Но меня загнали в тупик. Байет узнал, что я не прошел еще конфирмацию, а по уставу грамматической школы каждый учитель должен был принадлежать к Англиканской церкви. Если мне предстояло, к нашей общей выгоде, поглощать, а затем изрыгать научные сведения, мне нужно было на это решиться. Я намекнул, что у меня «есть сомнения». «Мой дорогой! — взорвался Байет. — Не следует так говорить! Я дам тебе почитать „Свидетельство“ Пэли. Он тебя во всем убедит… И просто тебе следует понять, что так надо…»

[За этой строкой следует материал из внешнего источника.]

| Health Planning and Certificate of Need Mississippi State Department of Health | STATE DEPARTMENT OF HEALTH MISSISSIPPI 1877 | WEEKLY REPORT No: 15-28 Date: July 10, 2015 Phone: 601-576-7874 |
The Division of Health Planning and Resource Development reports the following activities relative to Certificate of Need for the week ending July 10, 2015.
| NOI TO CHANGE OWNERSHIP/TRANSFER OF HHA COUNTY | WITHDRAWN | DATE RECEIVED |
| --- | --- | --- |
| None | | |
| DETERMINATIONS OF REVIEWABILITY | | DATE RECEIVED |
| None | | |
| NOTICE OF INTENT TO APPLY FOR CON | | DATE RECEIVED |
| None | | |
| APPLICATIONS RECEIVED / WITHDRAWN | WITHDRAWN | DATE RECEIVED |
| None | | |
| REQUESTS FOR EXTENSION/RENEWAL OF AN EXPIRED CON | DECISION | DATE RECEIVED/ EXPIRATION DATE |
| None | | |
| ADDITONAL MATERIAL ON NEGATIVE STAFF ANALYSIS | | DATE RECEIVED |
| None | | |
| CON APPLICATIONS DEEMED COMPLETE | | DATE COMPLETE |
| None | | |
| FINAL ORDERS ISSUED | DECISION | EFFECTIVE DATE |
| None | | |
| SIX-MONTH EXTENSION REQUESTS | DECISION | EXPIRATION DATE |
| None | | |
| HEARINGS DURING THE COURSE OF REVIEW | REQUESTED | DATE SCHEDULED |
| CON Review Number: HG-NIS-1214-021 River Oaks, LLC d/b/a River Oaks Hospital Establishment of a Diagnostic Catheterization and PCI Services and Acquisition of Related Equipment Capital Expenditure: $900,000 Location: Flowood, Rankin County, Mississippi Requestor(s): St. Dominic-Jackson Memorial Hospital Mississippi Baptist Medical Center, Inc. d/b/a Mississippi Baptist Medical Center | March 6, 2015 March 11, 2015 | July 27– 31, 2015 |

И я понимал, что так надо. Во всем мире не было для меня другого дела, кроме того, за которое я взялся очертя голову в Мидхерсте. Отказаться от него было все равно что спрыгнуть с парохода посреди Атлантики. Мне следовало продумать все заранее. Если я откажусь, ответственность за мою судьбу снова ляжет на плечи матери. Чем старше я становился, тем слабее она мне казалась и тем менее хотелось мне ее огорчать. К великой ее радости, я согласился. Я думаю, в течение некоторого времени Отец Небесный снова выслушивал ее хвалы и сердечные изъявления благодарности. Байет позаботился о том, чтобы викарий без особой проволочки отдельно подготовил меня к обряду конфирмации.